Are You Having Fun With Your Remote Team? Part 1 of Best Practices for Remote Work
Updated: Apr 14, 2021
Now that many of us have settled into remote-work quarantine life routine, a couple of work trends are emerging:
People seem to be working more than ever (numerous recent studies highlight burnout as a major problem for 20-80% of work-from-home employees).
Many report feelings of loneliness and isolation from colleagues and miss the informal work interactions around the water-cooler.
As more companies extend their work-from-home policies (like Google, Twitter or Siemens) or go remote-first (like Shopify and Coinbase), they will need to think further about how to recreate some of the important social connections that previous work environments provided.
In a benchmark with six remote-first startups on how they create effective cultures, time and again, leaders and individual contributors in those companies highlighted the importance of quality bonding time. This means both face-to-face (through annual or quarterly retreats) and virtual interactions with various activities through which people can share common interests and get to know each other.

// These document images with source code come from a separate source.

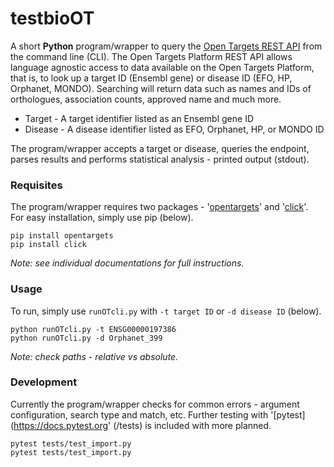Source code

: # testbioOT

A short **Python** program/wrapper to query the [Open Targets REST API](https://docs.targetvalidation.org/programmatic-access/rest-api) from the command line (CLI). 
The Open Targets Platform REST API allows language agnostic access to data available on the Open Targets Platform, that is, to look up a target ID (Ensembl gene) or disease ID (EFO, HP, Orphanet, MONDO).
Searching will return data such as names and IDs of orthologues, association counts, approved name and much more. 

 - Target - A target identifier listed as an Ensembl gene ID
 - Disease - A disease identifier listed as EFO, Orphanet, HP, or MONDO ID

The program/wrapper accepts a target or disease, queries the endpoint, parses results and performs statistical analysis - printed output (stdout).

### Requisites

The program/wrapper requires two packages - '[opentargets](https://opentargets.readthedocs.io/en/latest)' and '[click](https://click.palletsprojects.com)'.  
For easy installation, simply use pip (below).

	pip install opentargets
	pip install click

*Note: see individual documentations for full instructions.*

### Usage

To run, simply use `runOTcli.py` with `-t target ID` or `-d disease ID` (below). 

	python runOTcli.py -t ENSG00000197386
	python runOTcli.py -d Orphanet_399

*Note: check paths - relative vs absolute.*

### Development

Currently the program/wrapper checks for common errors - argument configuration, search type and match, etc. 
Further testing with '[pytest](https://docs.pytest.org' (/tests) is included with more planned.

	pytest tests/test_import.py
	pytest tests/test_import.py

In his book, The Culture Code: The Secrets of Highly Successful Groups, Daniel Coyle talks about the importance of building safety through belonging, connection and identity:
"Successful leaders understand that humans are built to be all in or all out; there is no middle ground. Thus, they flood their groups with belonging cues."
One way to create a sense of belonging is through a shared experience.

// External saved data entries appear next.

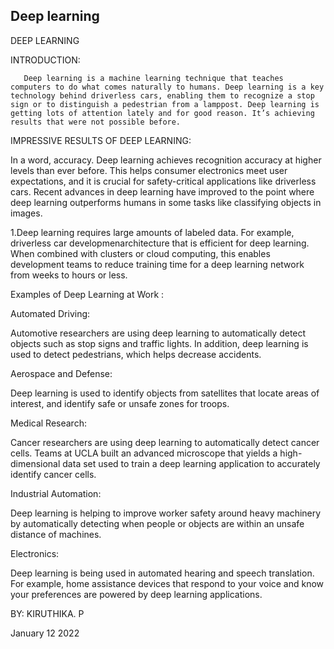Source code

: ## Deep learning

DEEP LEARNING

INTRODUCTION: 

       Deep learning is a machine learning technique that teaches computers to do what comes naturally to humans. Deep learning is a key technology behind driverless cars, enabling them to recognize a stop sign or to distinguish a pedestrian from a lamppost. Deep learning is getting lots of attention lately and for good reason. It’s achieving results that were not possible before.

IMPRESSIVE RESULTS OF DEEP LEARNING:


In a word, accuracy. Deep learning achieves recognition accuracy at higher levels than ever before. This helps consumer electronics meet user expectations, and it is crucial for safety-critical applications like driverless cars. Recent advances in deep learning have improved to the point where deep learning outperforms humans in some tasks like classifying objects in images.

1.Deep learning requires large amounts of labeled data. For example, driverless car developmenarchitecture that is efficient for deep learning. When combined with clusters or cloud computing, this enables development teams to reduce training time for a deep learning network from weeks to hours or less.


Examples of Deep Learning at Work :

Automated Driving: 


Automotive researchers are using deep learning to automatically detect objects such as stop signs and traffic lights. In addition, deep learning is used to detect pedestrians, which helps decrease accidents.


Aerospace and Defense:

 Deep learning is used to identify objects from satellites that locate areas of interest, and identify safe or unsafe zones for troops.


Medical Research: 

Cancer researchers are using deep learning to automatically detect cancer cells. Teams at UCLA built an advanced microscope that yields a high-dimensional data set used to train a deep learning application to accurately identify cancer cells.

Industrial Automation: 

Deep learning is helping to improve worker safety around heavy machinery by automatically detecting when people or objects are within an unsafe distance of machines.

Electronics: 

Deep learning is being used in automated hearing and speech translation. For example, home assistance devices that respond to your voice and know your preferences are powered by deep learning applications.
                                                 


BY:
                                                   KIRUTHIKA. P

January 12 2022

Face-to-face can be quite challenging during these uncertain times, but there is an abundance of easy social interactions that can help your colleagues feel more together while being apart. Here are some examples I recently sourced from my network:
1. Start a meeting with a team exercise to get to know each other better:
Ask people to bring a photo that shows something that coworkers don't know about them
Play a fun-fact quiz when people share interesting facts about themselves anonymously and others have to guess the owner
Create a 5-minute "This is My Life" presentation to share with team members
Do an adult show-and-tell: favorite hobby, favorite memory, favorite trip, etc.
Here's a huge list of icebreakers in case none of the above speaks to you
2. Do an activity or take on a challenge together as a team
Team health challenge (stage a competition where people get points for things like meditating and drinking lots of water and lose points for excess alcohol and chocolate consumption)
Walk together during staff calls (one team walked over 150 miles together this way)
Do volunteer work (another team adopted an elderly care facility and does monthly video chats with seniors)
Learn something new as a group over Zoom (like: how to make gnocchi!)
Go on a virtual tour (like visiting a llama farm)
3. Setup a virtual water-cooler: reserve a regular weekly time slot when the company as a whole (depending on size) or individual teams can get together for an informal conversation and share a meal or a drink over Zoom or another video conference tool
4. Engineer new connections: Create a virtual nudge to help employees from different departments meet each other. There are various apps, like Donut, that can regularly match random employees and encourage them to set a time to chat more.
5. Play games together: during these crazy times, sometimes what people need is a fun distraction. There are many online games that will make adults regress to happy childhood within 5 minutes. You can either create your own activities like a work-from-home scavenger hunt, photo competition and trivia night, or use platforms/apps like Kahoot, Sporcle, Bunch (pretty cool game + video chat features) or Drawize (for the Pictionary lovers).
What about you, has your team done anything fun and/or really creative?